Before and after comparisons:
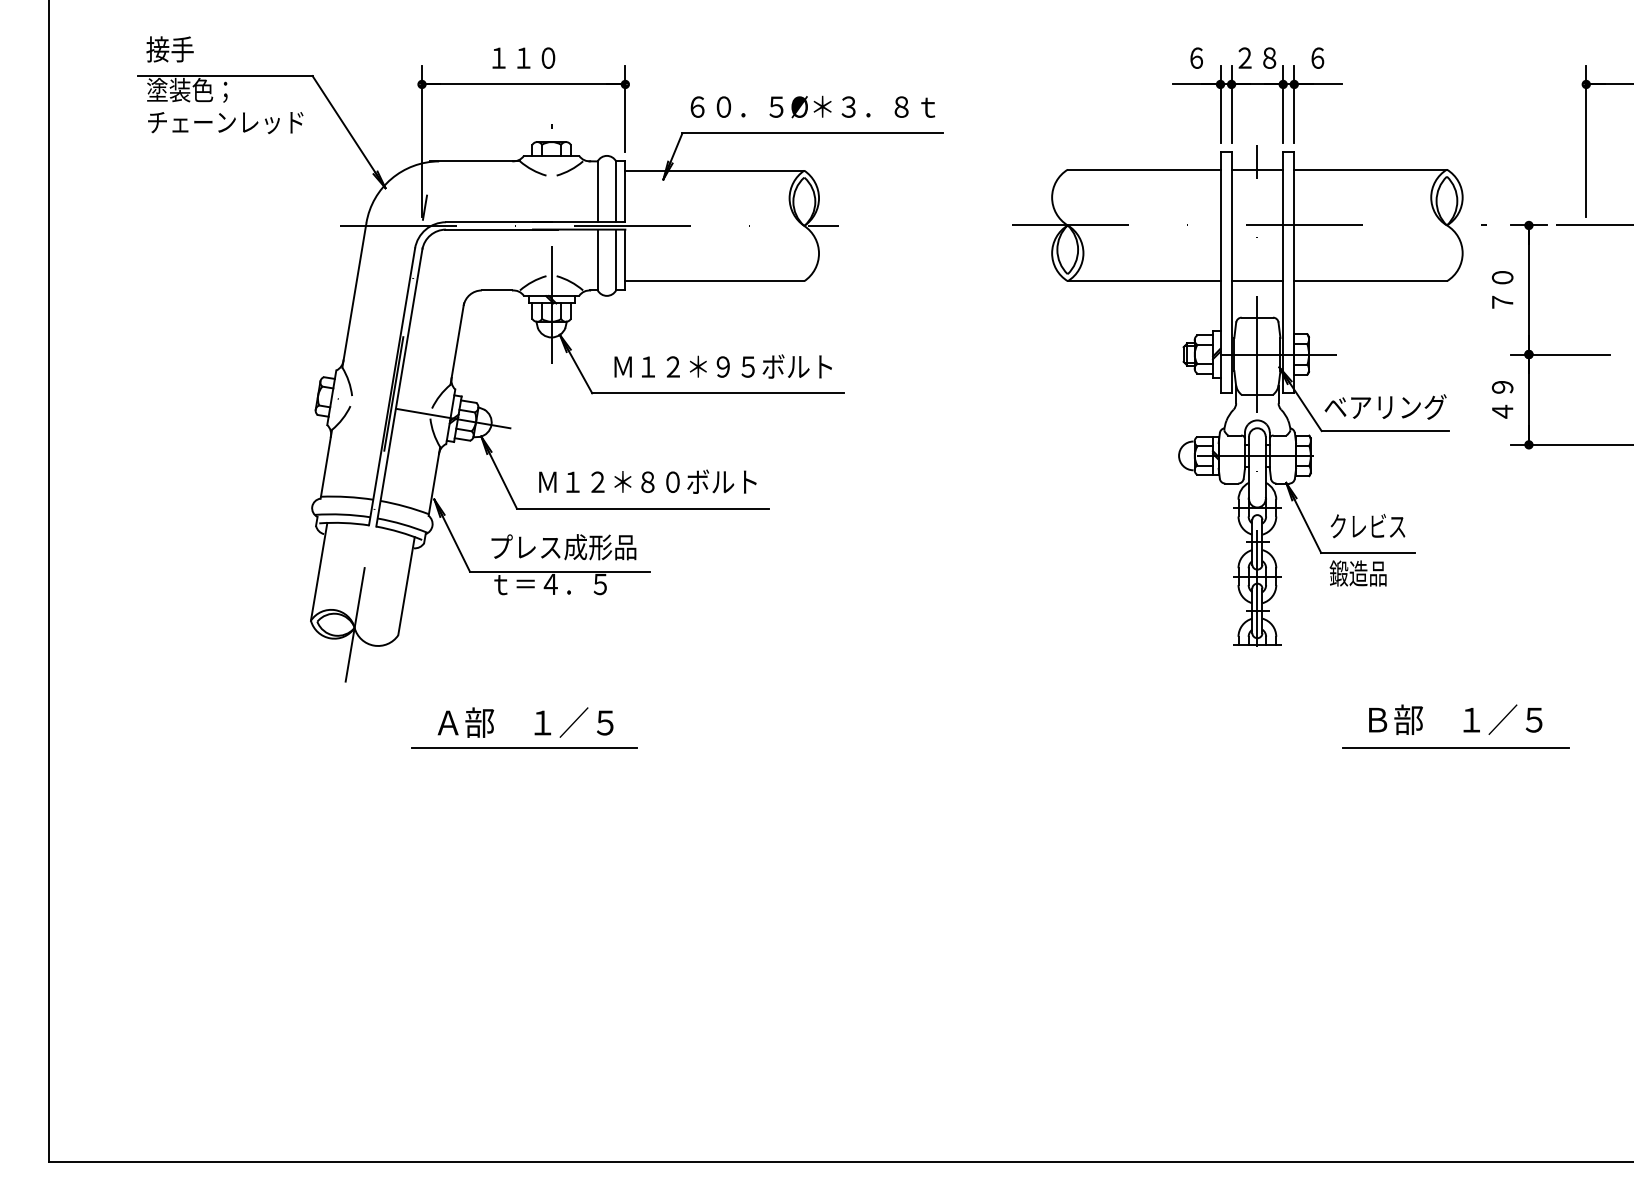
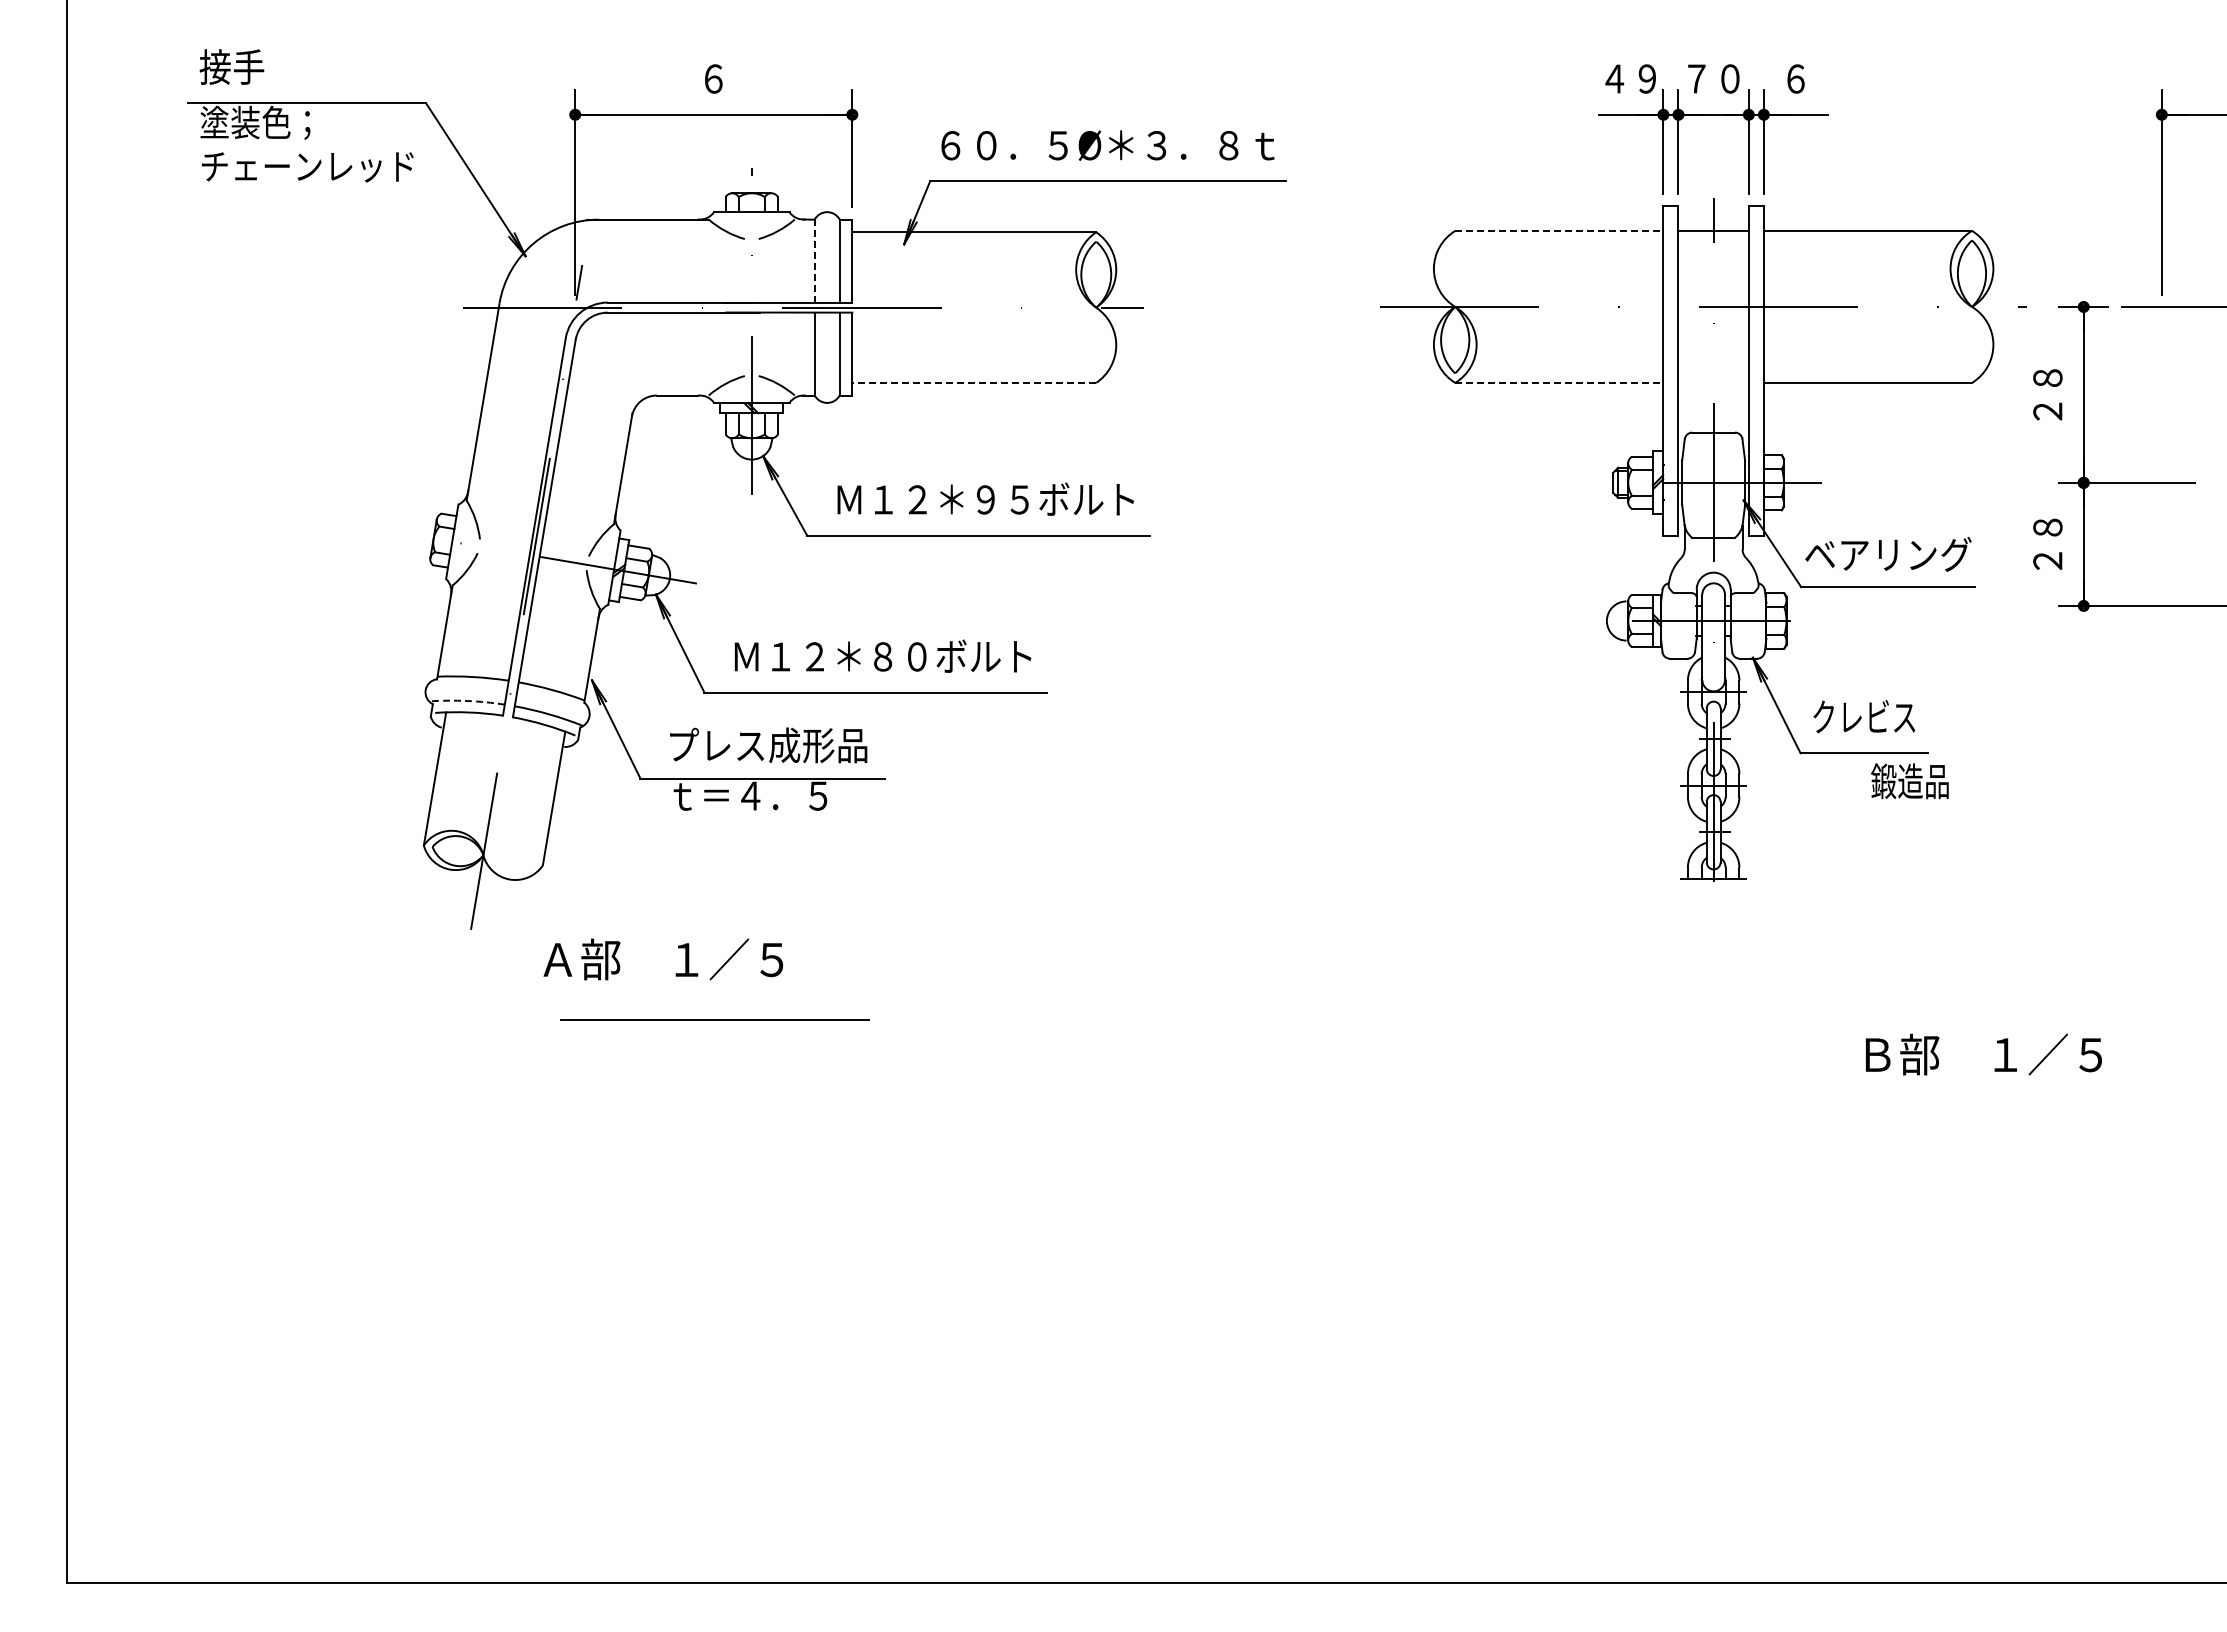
text: (523, 57) -> (713, 78), １１０ -> ６
text: (1196, 57) -> (1630, 78), ６ -> ４９
text: (1257, 57) -> (1713, 78), ２８ -> ７０
line: (1144, 169) -> (1559, 230), solid -> dashed
line: (597, 191) -> (814, 260), solid -> dashed
line: (715, 280) -> (974, 382), solid -> dashed
line: (1144, 280) -> (1559, 382), solid -> dashed
line: (1257, 280) -> (1713, 382), removed
text: (1502, 289) -> (2047, 394), ７０ -> ２８
text: (1502, 399) -> (2047, 544), ４９ -> ２８
arc: (342, 514) -> (467, 700), solid -> dashed
text: (1357, 573) -> (1909, 781), moved
text: (1455, 719) -> (1983, 1054), moved
text: (525, 722) -> (663, 959), moved
line: (1456, 748) -> (1984, 1019), removed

=== Task to complete ===
Although the records contain pictures, the copy should hold only their text, reproduced exactly.

=== Solution below ===
text: (523, 57) -> (713, 78), １１０ -> ６
text: (1196, 57) -> (1630, 78), ６ -> ４９
text: (1257, 57) -> (1713, 78), ２８ -> ７０
line: (1144, 169) -> (1559, 230), solid -> dashed
line: (597, 191) -> (814, 260), solid -> dashed
line: (715, 280) -> (974, 382), solid -> dashed
line: (1144, 280) -> (1559, 382), solid -> dashed
line: (1257, 280) -> (1713, 382), removed
text: (1502, 289) -> (2047, 394), ７０ -> ２８
text: (1502, 399) -> (2047, 544), ４９ -> ２８
arc: (342, 514) -> (467, 700), solid -> dashed
text: (1357, 573) -> (1909, 781), moved
text: (1455, 719) -> (1983, 1054), moved
text: (525, 722) -> (663, 959), moved
line: (1456, 748) -> (1984, 1019), removed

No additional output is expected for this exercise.